Copy the full text on the cost effectiveness of Coflex stabilization versus lumbar fusion, word for word.

• [Study text]

━━━

Clinicoecon Outcomes Res. 2014 Mar 18;6:125-31. doi: 10.2147/CEOR.S59194. eCollection 2014.
Comparative cost effectiveness of Coflex® interlaminar stabilization versus instrumented posterolateral lumbar fusion for the treatment of lumbar spinal stenosis and spondylolisthesis.
ClinicoEconomics and outcomes research : CEOR
Jordana Kate Schmier, Marci Halevi, Greg Maislin, Kevin Ong
Affiliations
Affiliations
- Health Sciences, Exponent Inc., Alexandria, VA, USA.
- Paradigm LLC, New York, NY, USA.
- Biomedical Statistical Consulting, Wynnewood, PA, USA.
- Biomedical Engineering, Exponent Inc., Philadelphia, PA, USA.
PMID: 24672250
PMCID: PMC3964032 DOI: 10.2147/CEOR.S59194
Abstract
INTRODUCTION: Symptomatic chronic low back and leg pain resulting from lumbar spinal stenosis is expensive to treat and manage. A randomized, controlled, multicenter US Food and Drug Administration Investigational Device Exemption clinical trial assessed treatment-related patient outcomes comparing the Coflex® Interlaminar Stabilization Device, an interlaminar stabilization implant inserted following decompressive surgical laminotomy in the lumbar spine, to instrumented posterolateral fusion among patients with moderate to severe spinal stenosis. This study uses patient-reported outcomes and clinical events from the trial along with costs and expected resource utilization to determine cost effectiveness.
METHODS: A decision-analytic model compared outcomes over 5 years. Clinical input parameters were derived from the trial. Oswestry Disability Index scores were converted to utilities. Treatment patterns over 5 years were estimated based on claims analyses and expert opinion. A third-party payer perspective was used; costs (in $US 2013) and outcomes were discounted at 3% annually. Sensitivity analyses examined the influence of key parameters. Analyses were conducted using Medicare payment rates and typical commercial reimbursements.

━━━

• [Dataset excerpts]
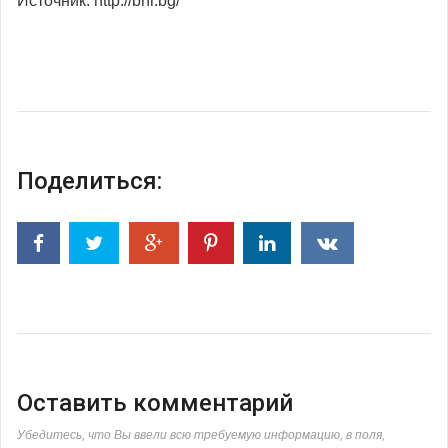
Источник: http://bnr.bg/
Поделиться:
Оставить комментарий
Убедитесь, что Вы ввели всю требуемую информацию, в поля,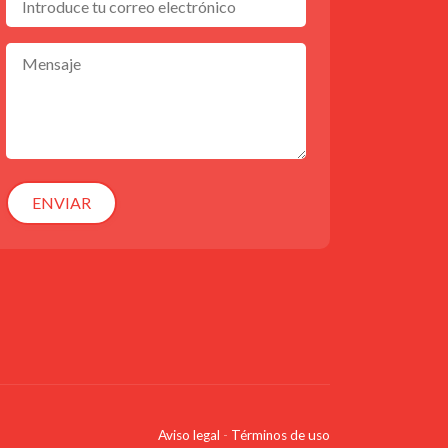
ENVIAR
Aviso legal
-
Términos de uso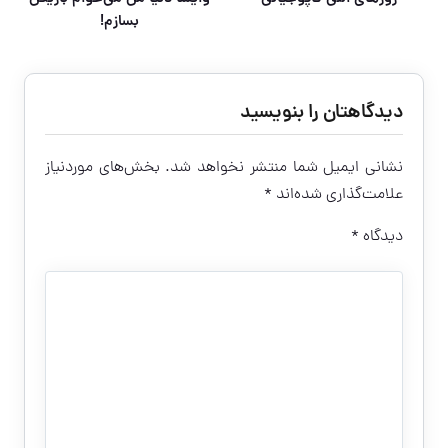
بسازم!
دیدگاهتان را بنویسید
نشانی ایمیل شما منتشر نخواهد شد.
بخش‌های موردنیاز
علامت‌گذاری شده‌اند
*
دیدگاه
*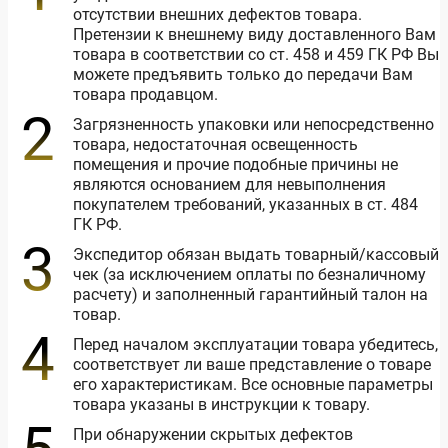
отсутствии внешних дефектов товара.
Претензии к внешнему виду доставленного Вам
товара в соответствии со ст. 458 и 459 ГК РФ Вы
можете предъявить только до передачи Вам
товара продавцом.
Загрязненность упаковки или непосредственно
товара, недостаточная освещенность
помещения и прочие подобные причины не
являются основанием для невыполнения
покупателем требований, указанных в ст. 484
ГК РФ.
Экспедитор обязан выдать товарный/кассовый
чек (за исключением оплаты по безналичному
расчету) и заполненный гарантийный талон на
товар.
Перед началом эксплуатации товара убедитесь,
соответствует ли ваше представление о товаре
его характеристикам. Все основные параметры
товара указаны в инструкции к товару.
При обнаружении скрытых дефектов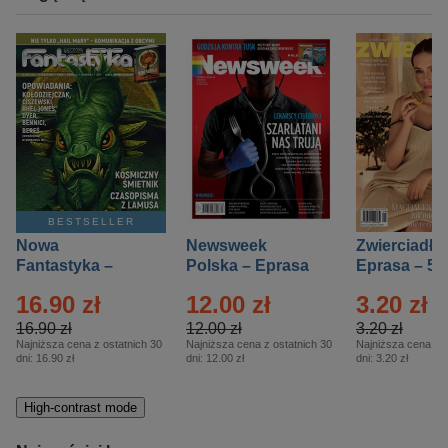
BESTSELLER
Nowa
Newsweek
Zwierciadło
Fantastyka –
Polska – Eprasa
Eprasa – 5/
Eprasa – 5/2026
– 13/2026
16.90 zł
12.00 zł
3.20 zł
16.90 zł
12.00 zł
3.20 zł
Najniższa cena z ostatnich 30
Najniższa cena z ostatnich 30
Najniższa cena z o
dni:
16.90 zł
dni:
12.00 zł
dni:
3.20 zł
High-contrast mode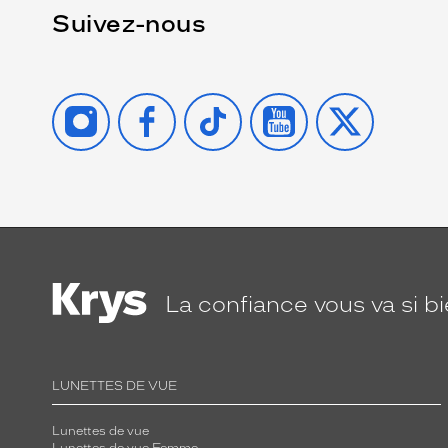
Suivez-nous
INSTAGRAM
FACEBOOK
TIKTOK
YOUTUBE
X
La confiance
vous va si b
LUNETTES DE VUE
Lunettes de vue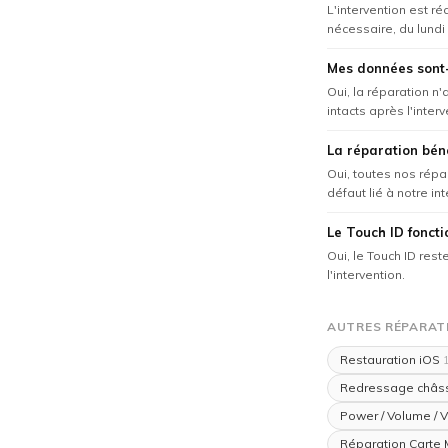
L'intervention est r
nécessaire, du lundi
Mes données sont-
Oui, la réparation n
intacts après l'interv
La réparation béné
Oui, toutes nos répa
défaut lié à notre in
Le Touch ID foncti
Oui, le Touch ID res
l'intervention.
AUTRES RÉPARATI
Restauration iOS
1
Redressage châs
Power / Volume / V
Réparation Carte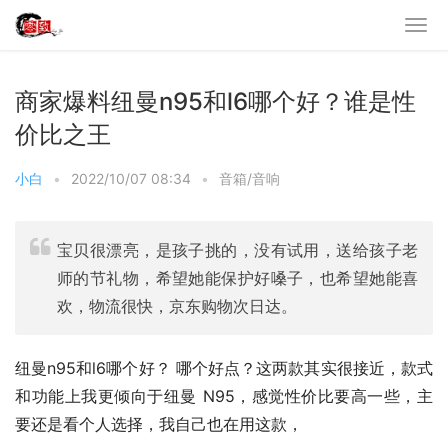
商家爆料纽曼n95和l6哪个好？谁是性
价比之王
小白
•
2022/10/07 08:34
•
音箱/音响
宝贝很漂亮，是孩子挑的，没有试用，送给孩子老
师的节礼物，希望她能保护好嗓子，也希望她能喜
欢，物流很快，京东购物次日达。
纽曼n95和l6哪个好？ 哪个好点？这两款其实很接近，款式
和功能上我更倾向于纽曼 N95，感觉性价比要高一些，主
要还是看个人选择，我自己也在用这款，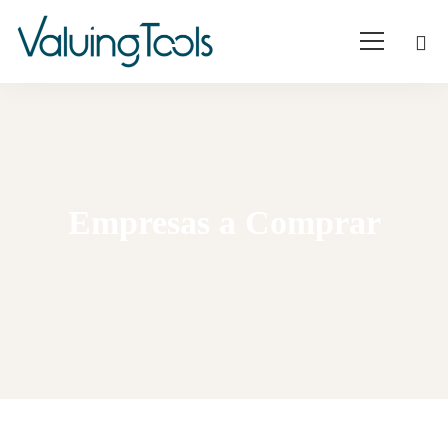
Empresas a Comprar
Home
Companies to buy
V:1.450.000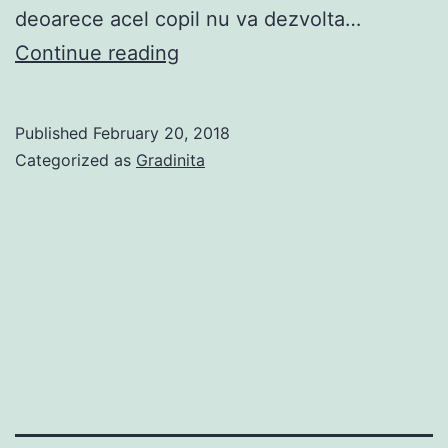
deoarece acel copil nu va dezvolta…
Probleme
Continue reading
sociale
la
Published
February 20, 2018
începutul
Categorized as
Gradinita
copilariei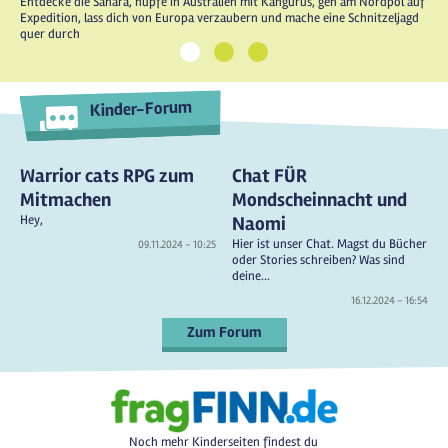
Entdecke die Sahara, hüpfe in Australien mit Kängurus, geh am Nordpol auf
Expedition, lass dich von Europa verzaubern und mache eine Schnitzeljagd
quer durch
1
2
3
Kinder-Forum
Warrior cats RPG zum
Chat FÜR
Mitmachen
Mondscheinnacht und
Hey,
Naomi
Hier ist unser Chat. Magst du Bücher
09.11.2024 - 10:25
oder Stories schreiben? Was sind
deine...
16.12.2024 - 16:54
Zum Forum
Noch mehr Kinderseiten findest du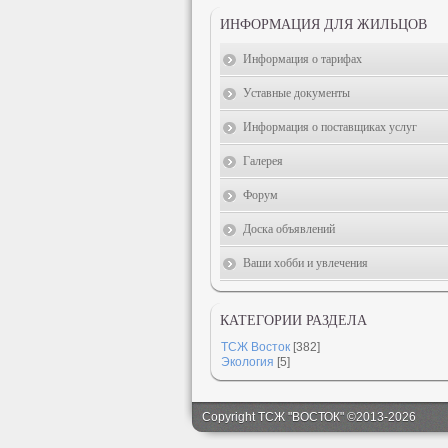
ИНФОРМАЦИЯ ДЛЯ ЖИЛЬЦОВ
Информация о тарифах
Уставные документы
Информация о поставщиках услуг
Галерея
Форум
Доска объявлений
Ваши хобби и увлечения
КАТЕГОРИИ РАЗДЕЛА
ТСЖ Восток
[382]
Экология
[5]
Copyright ТСЖ "ВОСТОК" ©2013-2026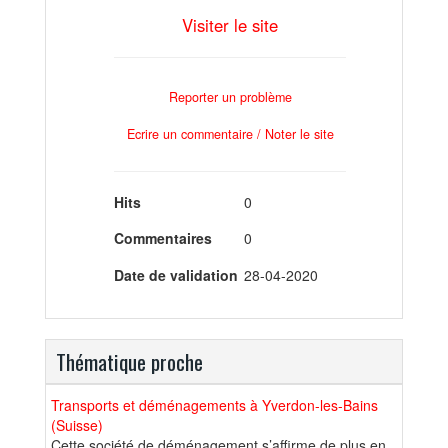
Visiter le site
Reporter un problème
Ecrire un commentaire / Noter le site
Hits
0
Commentaires
0
Date de validation
28-04-2020
Thématique proche
Transports et déménagements à Yverdon-les-Bains
(Suisse)
Cette société de déménagement s’affirme de plus en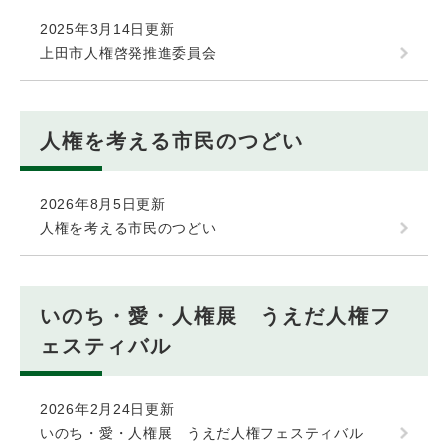
2025年3月14日更新
上田市人権啓発推進委員会
人権を考える市民のつどい
2026年8月5日更新
人権を考える市民のつどい
いのち・愛・人権展 うえだ人権フ
ェスティバル
2026年2月24日更新
いのち・愛・人権展 うえだ人権フェスティバル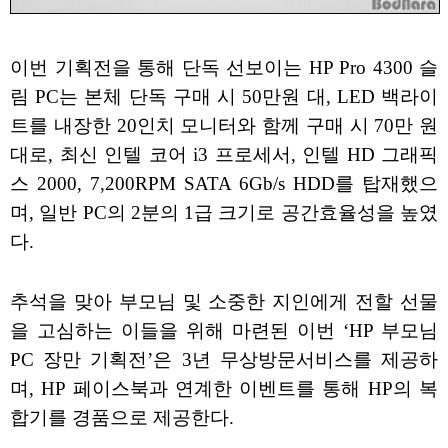
이번 기획전을 통해 단독 선보이는 HP Pro 4300 슬
림 PC는 본체 단독 구매 시 50만원 대, LED 백라이
트를 내장한 20인치 모니터와 함께 구매 시 70만 원
대로, 최신 인텔 코어 i3 프로세서, 인텔 HD 그래픽
스 2000, 7,200RPM SATA 6Gb/s HDD를 탑재했으
며, 일반 PC의 2분의 1급 크기로 공간효율성을 높였
다.
추석을 맞아 부모님 및 소중한 지인에게 전할 선물
을 고심하는 이들을 위해 마련된 이번 ‘HP 부모님
PC 장만 기획전’은 3년 무상방문서비스를 제공하
며, HP 페이스북과 연계한 이벤트를 통해 HP의 복
합기를 경품으로 제공한다.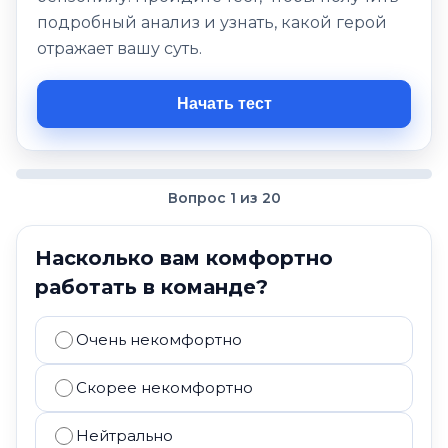
подробный анализ и узнать, какой герой
отражает вашу суть.
Начать тест
Вопрос 1 из 20
Насколько вам комфортно
работать в команде?
Очень некомфортно
Скорее некомфортно
Нейтрально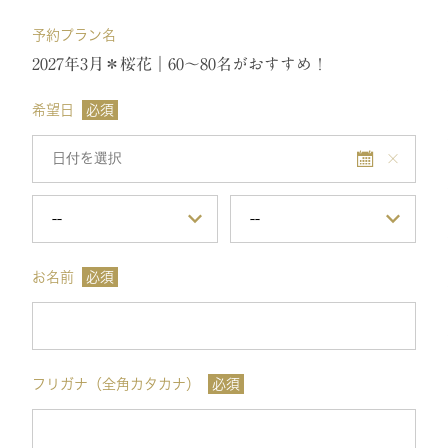
予約プラン名
2027年3月＊桜花｜60～80名がおすすめ！
希望日
必須
お名前
必須
フリガナ（全角カタカナ）
必須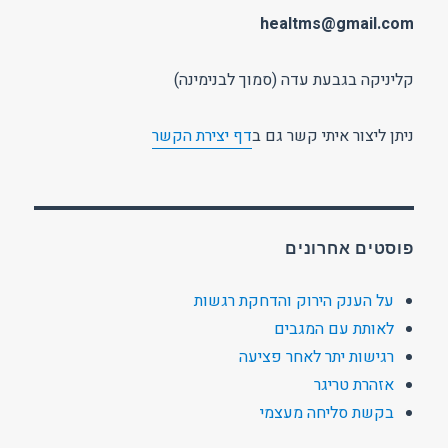
healtms@gmail.com
קליניקה בגבעת עדה (סמוך לבנימינה)
ניתן ליצור איתי קשר גם ב
דף יצירת הקשר
פוסטים אחרונים
על הענק הירוק והדחקת רגשות
לאותת עם המגבים
רגישות יתר לאחר פציעה
אזהרת טריגר
בקשת סליחה מעצמי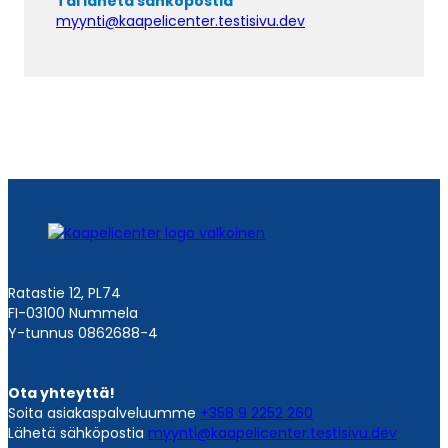
Tai lähetä sähköpostia
myynti@kaapelicenter.testisivu.dev
Ratastie 12, PL74
FI-03100 Nummela
Y-tunnus 0862688-4
Ota yhteyttä!
Soita asiakaspalveluumme
+358 9 2252 260
Lähetä sähköpostia
myynti@kaapelicenter.testisivu.dev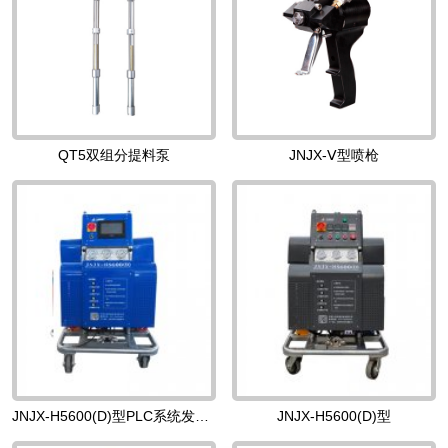
QT5双组分提料泵
JNJX-Ⅴ型喷枪
JNJX-H5600(D)型PLC系统发泡机
JNJX-H5600(D)型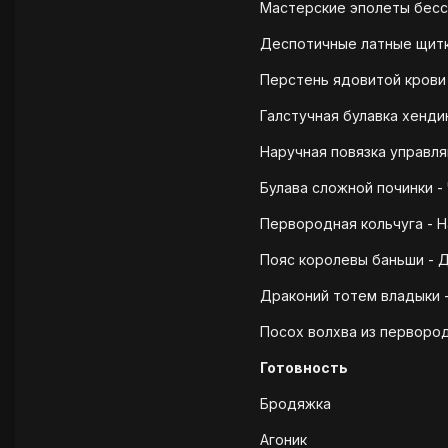
Мастерские эполеты бессм
Деспотичные латные щитк
Перстень ядовитой крови 
Галстучная булавка хенди
Наручная повязка управля
Булава сложной починки - 
Первородная кольчуга - Н
Пояс королевы баньши - Д
Драконий тотем владыки -
Посох волхва из первородн
Готовность
Бродяжка
Агоник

━━━

• [Exercise answer]
Clinicoecon Outcomes Res. 2014 Mar 18;6:125-31. doi: 10.2147/CEOR.S59194. eCollection 2014.
Comparative cost effectiveness of Coflex® interlaminar stabilization versus instrumented posterolateral lumbar fusion for the treatment of lumbar spinal stenosis and spondylolisthesis.
ClinicoEconomics and outcomes research : CEOR
Jordana Kate Schmier, Marci Halevi, Greg Maislin, Kevin Ong
Affiliations
Affiliations
- Health Sciences, Exponent Inc., Alexandria, VA, USA.
- Paradigm LLC, New York, NY, USA.
- Biomedical Statistical Consulting, Wynnewood, PA, USA.
- Biomedical Engineering, Exponent Inc., Philadelphia, PA, USA.
PMID: 24672250
PMCID: PMC3964032 DOI: 10.2147/CEOR.S59194
Abstract
INTRODUCTION: Symptomatic chronic low back and leg pain resulting from lumbar spinal stenosis is expensive to treat and manage. A randomized, controlled, multicenter US Food and Drug Administration Investigational Device Exemption clinical trial assessed treatment-related patient outcomes comparing the Coflex® Interlaminar Stabilization Device, an interlaminar stabilization implant inserted following decompressive surgical laminotomy in the lumbar spine, to instrumented posterolateral fusion among patients with moderate to severe spinal stenosis. This study uses patient-reported outcomes and clinical events from the trial along with costs and expected resource utilization to determine cost effectiveness.
METHODS: A decision-analytic model compared outcomes over 5 years. Clinical input parameters were derived from the trial. Oswestry Disability Index scores were converted to utilities. Treatment patterns over 5 years were estimated based on claims analyses and expert opinion. A third-party payer perspective was used; costs (in $US 2013) and outcomes were discounted at 3% annually. Sensitivity analyses examined the influence of key parameters. Analyses were conducted using Medicare payment rates and typical commercial reimbursements.